Supplied passage:
- - - -
The feminist argument seems plausible because it seems to be based upon Christian truths: the truth that no human being should ever be put in a position of degradation; the truth that every Christian is called to respect the dignity of each and every human being. Yet the logic of these truths directly challenges the feminist assumption that the headship of husbands means power and translates into the degradation of women.

And if we accept the feminist argument against headship, we are left with many open-ended questions. Does God not will any particular order for a man and a woman in holy matrimony? If there is an order, what is it specifically? Are there any God-given roles for a husband and wife? If so, what are they? If not, are their roles interchangeable? In short, what is the theological point of holy matrimony?

Much has happened to me since I started exploring the issue of gender and Christianity. I am now a member of a steadfastly traditionalist, and therefore isolated, Anglo-Catholic parish in the Episcopal Church’s Diocese of Washington, D.C. This means I have argued against the ordination of women. It means I protested when the female suffragan bishop and her entourage invaded my parish last year in a so-called visitation that was forced and uncanonical. I am the sole lay delegate from my parish to the diocesan convention, and I have dutifully gone to the convention each year, where I witness firsthand much ranting about “inclusiveness.” This past January I waited my turn at the microphone during a debate over a resolution which was aimed at deposing any clerical or lay leader in the national Church opposed to women’s ordination. The priestess who spoke just before me fumed about how “undemocratic” opposition to the resolution is. She was loudly applauded. As she took her seat, I understood and sensed within her the deep hurt and feelings of rejection that led to her anger. And yet the central issue for her was worldly power. That’s all she and her associates seemed to want to talk about. They frequently stress the political and worldly context of their arguments by using the term “empowerment.” Raw power is always the central issue when we only deal with gender in terms of the sinful vacuum of a world with its back to Christ.
- - - -
Available data:
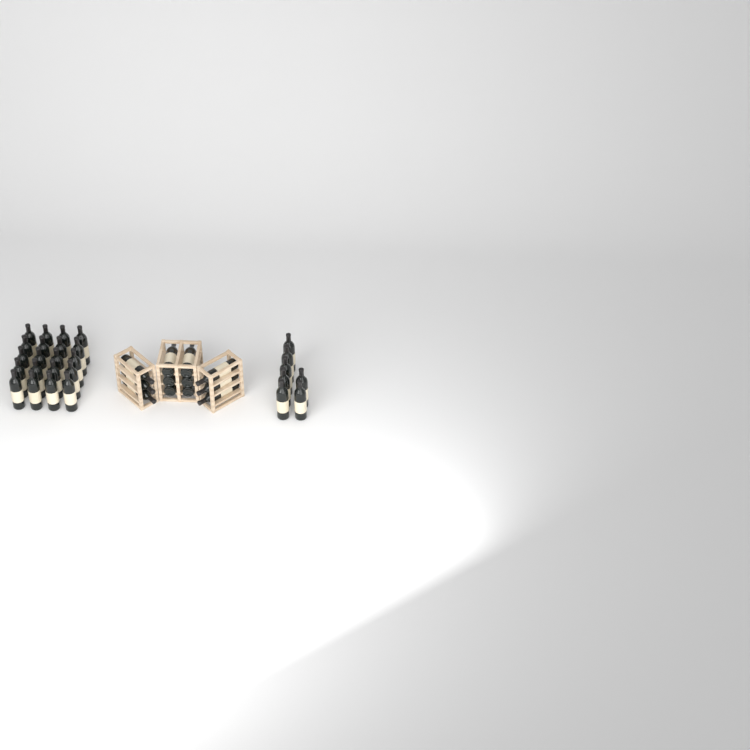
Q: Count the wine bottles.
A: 39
- - - -
Stated problem: Retype the headship passage from "The feminist argument seems" to "degradation of women.". The lines above have nothing to do with the headship passage.

The output:
The feminist argument seems plausible because it seems to be based upon Christian truths: the truth that no human being should ever be put in a position of degradation; the truth that every Christian is called to respect the dignity of each and every human being. Yet the logic of these truths directly challenges the feminist assumption that the headship of husbands means power and translates into the degradation of women.